In all the racing I have done, this is as tough as it gets because this is much more intense than other races and I take my hat off to the Irishmen, Liam Coyne and Brian Flahive (racing on First 36.7, Lula Belle); taking the race on Two Handed in a little boat is hard core.'
While the MOD 70, Musandam-Oman Sail has all the potential to set a new multihull record for the race, the course record itself (2011 - Banque Populaire: Three days, three hours, 49 minutes, 14 seconds)) will be hard to beat although not out of the question, as Damian Foxall explains:
'Looking at the weather scenario, as of Wednesday 6th August, Sidney (Gavignet) reckons we are looking at completing the course in under four days. The course record is hard to beat, but they would have gone when the conditions were ideal, Musandam-Oman Sail doesn't have that option. So first of all we would need a coincidence that would provide the possibility of that goal and, secondly we are a smaller boat, so as I say, it is a difficult ask. Having said that, our goal is not just to take line honours but to set a decent race record.
To get the perfect conditions on a 360 degree course, you need significant wind shifts as you go around the course and these need to be at the correct time. If we get headed any amount of upwind work can really affect the performance of our boat. Sea state is another big factor, Musandam-Oman Sail is easily capable of sitting at 30 knots in significantly less true wind but as the wind gets up, so does the waves and we have to back off to protect the boat but we will definitely be racing against the clock.
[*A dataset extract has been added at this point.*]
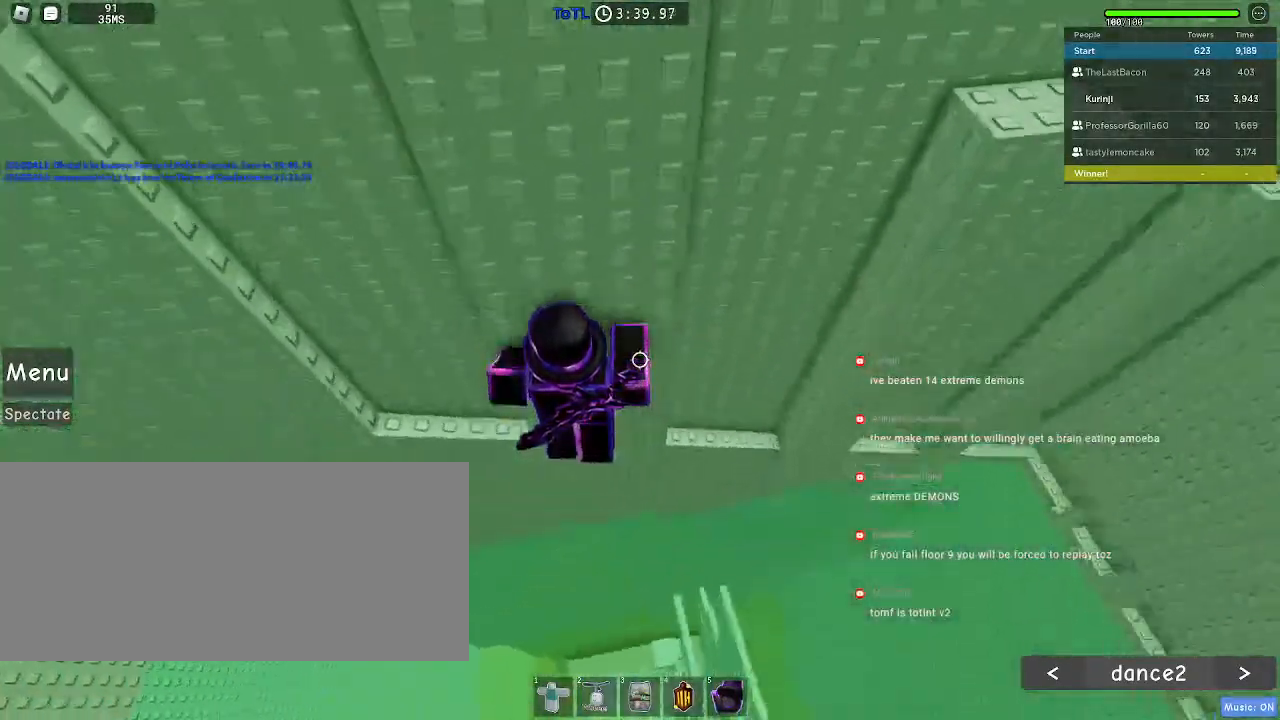
{"keys": ["w"], "mouse": [], "events": [[333, "w", "down"], [467, "a", "up"]]}
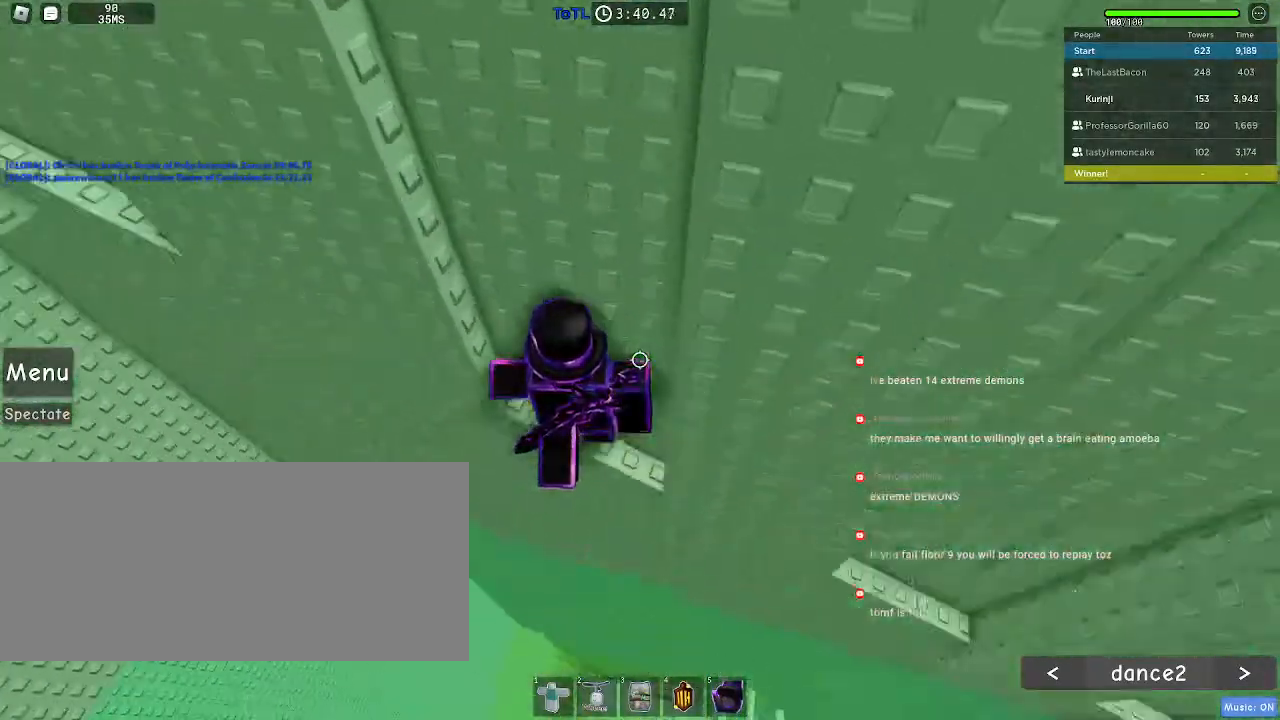
{"keys": [], "mouse": [], "events": [[467, "w", "up"]]}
One of the crucial points of the course will be where I come from, and we would love a favourable wind shift as we reach the Ring of Kerry. I have experienced a lot of high and lows off the coast of Kerry! I remember a fantastic leg from Galway to the Solent in Green Dragon and many of the transatlantic races I have been a part of come past Kerry.
I will be looking forward to going past God's country!'
Damian Foxall was speaking to RORC Race Reporter, Louay Habib.